Records from a dataset:
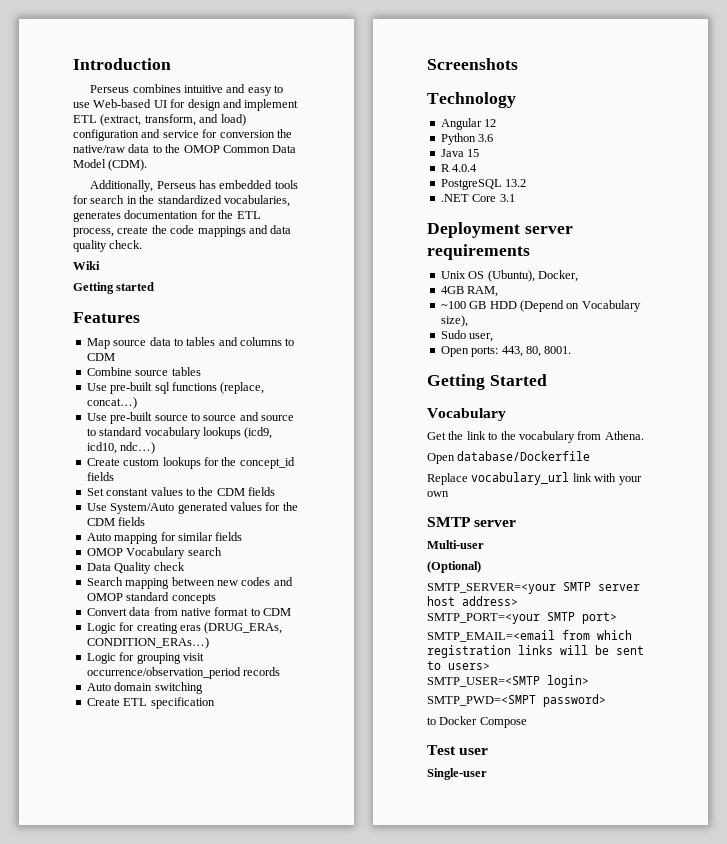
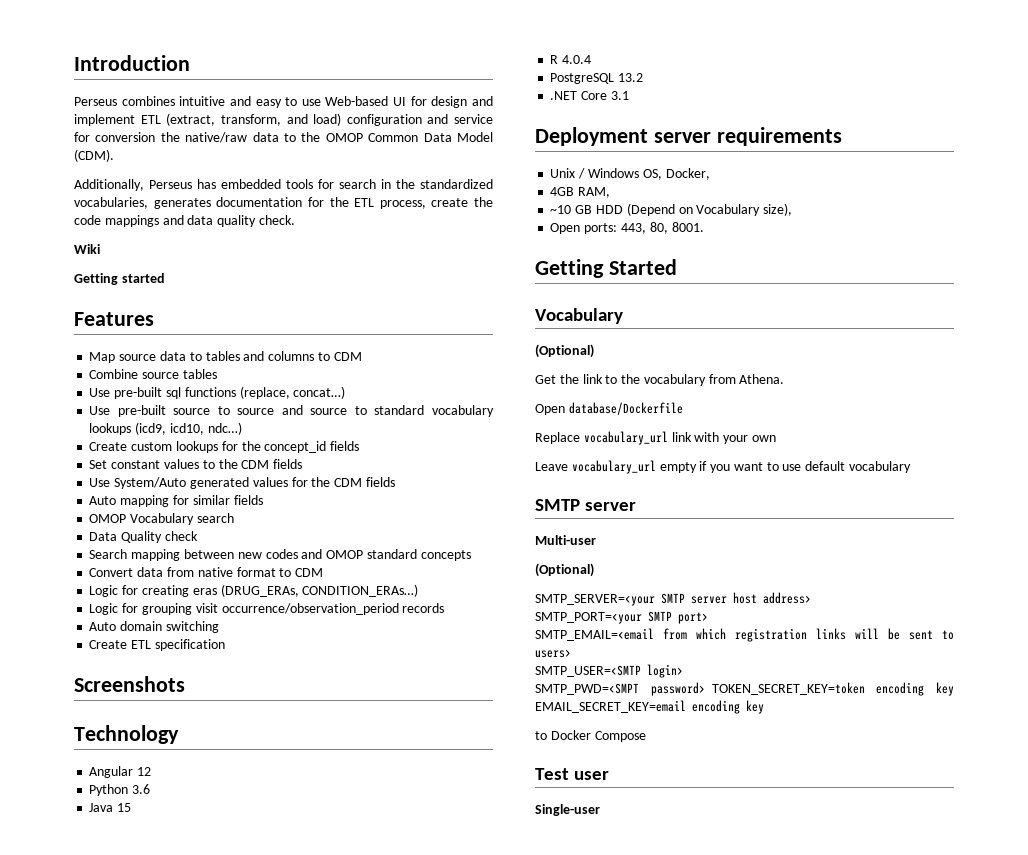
[468,270,535,282] OS (Ubuntu), -> [578,168,662,180] / Windows OS,
[440,301,466,309] ~100 -> [550,205,572,214] ~10
[440,330,494,342] // Sudo user, -> (793, 209) none
(506, 414) none -> [535,344,594,358] // (Optional)
(449, 494) none -> [535,460,912,474] // Leave vocabulary_url empty if you want to use default vocabulary
(606, 700) none -> [711,682,955,696] [535,700,764,714] TOKEN_SECRET_KEY=token encoding key EMAIL_SECRET_KEY=email encoding key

▶ **Assignment**
Each line above should be returned exactly as it stands, minus any pictures.

▶ **Output below**
[468,270,535,282] OS (Ubuntu), -> [578,168,662,180] / Windows OS,
[440,301,466,309] ~100 -> [550,205,572,214] ~10
[440,330,494,342] // Sudo user, -> (793, 209) none
(506, 414) none -> [535,344,594,358] // (Optional)
(449, 494) none -> [535,460,912,474] // Leave vocabulary_url empty if you want to use default vocabulary
(606, 700) none -> [711,682,955,696] [535,700,764,714] TOKEN_SECRET_KEY=token encoding key EMAIL_SECRET_KEY=email encoding key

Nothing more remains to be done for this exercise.